L'échec de l'intervention américaine en Irak a une cause bien précise, ce n'est pas du tout de vouloir y favoriser la démocratie ce qui est louable en soi mais c'est la volonté d'y construire un État-nation fédéral à l'image des États-Unis, contrairement à ce qui a été fait en ex-Yougoslavie où des Républiques indépendantes ont été reconnues, voire créées de toutes pièces comme au Kosovo.
Si la gestation de nouveaux États dans les Balkans a été douloureuse, on a aujourd'hui des régimes stables et démocratiques à l'opposé de ce qui se passe en Irak et au Moyen-Orient en général. Au Moyen-Orient, les frontières résultent, comme en Afrique, des caprices des puissances coloniales des siècles passés. Voir le cas de la Libye, conglomérat de provinces sans même une histoire commune ou la division en zones d'influences britanniques et françaises qui ont donné l'Irak et la Syrie.

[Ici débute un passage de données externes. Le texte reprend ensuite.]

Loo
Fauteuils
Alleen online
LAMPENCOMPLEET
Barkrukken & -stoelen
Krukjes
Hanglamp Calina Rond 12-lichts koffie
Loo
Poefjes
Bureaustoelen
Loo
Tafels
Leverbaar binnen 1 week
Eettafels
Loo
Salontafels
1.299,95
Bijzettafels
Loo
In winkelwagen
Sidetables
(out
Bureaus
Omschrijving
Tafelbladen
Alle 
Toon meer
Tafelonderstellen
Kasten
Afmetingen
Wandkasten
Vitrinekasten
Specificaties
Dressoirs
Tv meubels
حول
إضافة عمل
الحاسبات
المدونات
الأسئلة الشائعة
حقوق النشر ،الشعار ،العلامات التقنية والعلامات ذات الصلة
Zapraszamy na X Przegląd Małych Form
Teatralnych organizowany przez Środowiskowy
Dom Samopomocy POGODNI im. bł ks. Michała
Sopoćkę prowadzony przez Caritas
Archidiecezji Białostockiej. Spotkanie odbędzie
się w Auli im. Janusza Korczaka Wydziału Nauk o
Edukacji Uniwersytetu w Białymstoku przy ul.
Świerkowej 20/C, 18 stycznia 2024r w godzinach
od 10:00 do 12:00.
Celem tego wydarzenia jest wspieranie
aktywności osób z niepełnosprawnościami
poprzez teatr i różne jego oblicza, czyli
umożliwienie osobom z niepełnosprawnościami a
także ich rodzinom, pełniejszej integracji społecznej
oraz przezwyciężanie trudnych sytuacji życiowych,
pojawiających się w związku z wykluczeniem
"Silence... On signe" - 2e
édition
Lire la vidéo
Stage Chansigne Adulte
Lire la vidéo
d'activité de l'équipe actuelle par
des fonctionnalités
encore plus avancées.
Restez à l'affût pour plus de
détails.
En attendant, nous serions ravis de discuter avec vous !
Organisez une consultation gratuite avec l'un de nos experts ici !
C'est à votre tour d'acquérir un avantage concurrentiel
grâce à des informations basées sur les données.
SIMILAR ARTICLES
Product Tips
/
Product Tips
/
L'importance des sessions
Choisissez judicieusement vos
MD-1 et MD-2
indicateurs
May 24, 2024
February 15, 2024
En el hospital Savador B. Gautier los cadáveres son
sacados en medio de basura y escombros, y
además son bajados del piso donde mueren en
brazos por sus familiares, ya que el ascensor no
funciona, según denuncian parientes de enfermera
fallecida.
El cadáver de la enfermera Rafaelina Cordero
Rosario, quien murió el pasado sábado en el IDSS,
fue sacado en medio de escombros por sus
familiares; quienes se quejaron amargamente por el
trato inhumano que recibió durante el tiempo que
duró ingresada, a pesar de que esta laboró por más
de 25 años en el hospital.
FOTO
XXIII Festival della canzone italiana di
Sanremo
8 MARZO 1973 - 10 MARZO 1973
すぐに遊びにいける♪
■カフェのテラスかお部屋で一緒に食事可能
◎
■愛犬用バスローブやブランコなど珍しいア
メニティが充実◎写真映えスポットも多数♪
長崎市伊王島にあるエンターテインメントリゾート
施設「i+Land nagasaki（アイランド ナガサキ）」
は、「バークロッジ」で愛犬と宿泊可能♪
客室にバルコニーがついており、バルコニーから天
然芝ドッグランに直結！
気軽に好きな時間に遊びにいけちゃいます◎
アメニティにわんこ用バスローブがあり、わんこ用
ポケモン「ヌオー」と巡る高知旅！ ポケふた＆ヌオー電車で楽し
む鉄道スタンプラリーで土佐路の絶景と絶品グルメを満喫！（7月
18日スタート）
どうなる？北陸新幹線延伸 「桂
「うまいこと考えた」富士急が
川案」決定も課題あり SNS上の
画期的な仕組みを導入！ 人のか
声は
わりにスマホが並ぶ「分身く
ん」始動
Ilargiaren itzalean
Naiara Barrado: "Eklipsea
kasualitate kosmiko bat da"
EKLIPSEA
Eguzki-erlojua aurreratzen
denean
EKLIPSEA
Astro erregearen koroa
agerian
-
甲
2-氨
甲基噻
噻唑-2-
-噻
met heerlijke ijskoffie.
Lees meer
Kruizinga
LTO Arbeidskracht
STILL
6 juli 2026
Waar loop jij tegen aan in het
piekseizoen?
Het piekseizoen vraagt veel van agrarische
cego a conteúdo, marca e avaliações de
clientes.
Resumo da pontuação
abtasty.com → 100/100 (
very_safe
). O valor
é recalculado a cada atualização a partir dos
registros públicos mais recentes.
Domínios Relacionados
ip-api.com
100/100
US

Le refus de modifier les sacro-saintes frontières des États - ce qui est aussi le cas de l'Ukraine aujourd'hui - aboutit toujours à la guerre civile. Ce n'est pas le nationalisme qui mène à la guerre, comme l'affirmait François Mitterrand, mais sa non prise en compte dans le discours politique. La négation de son existence en quelque sorte. Ce qui aboutit au conflit c'est la négation du nationalisme de l'autre, de son droit fondamental à prendre en charge ses propres intérêts, en constituant son propre gouvernement. Ceci vaut aussi pour la Catalogne en Espagne et même la Bretagne en France. L'absence de la prise en considération de la volonté des Bretons de reconstituer une région basée sur la Bretagne historique à cinq départements mène tout droit à un conflit dont les négationnistes jacobins n'ont aucune idée et dont les conséquences remettront en cause les fondements mêmes de la République.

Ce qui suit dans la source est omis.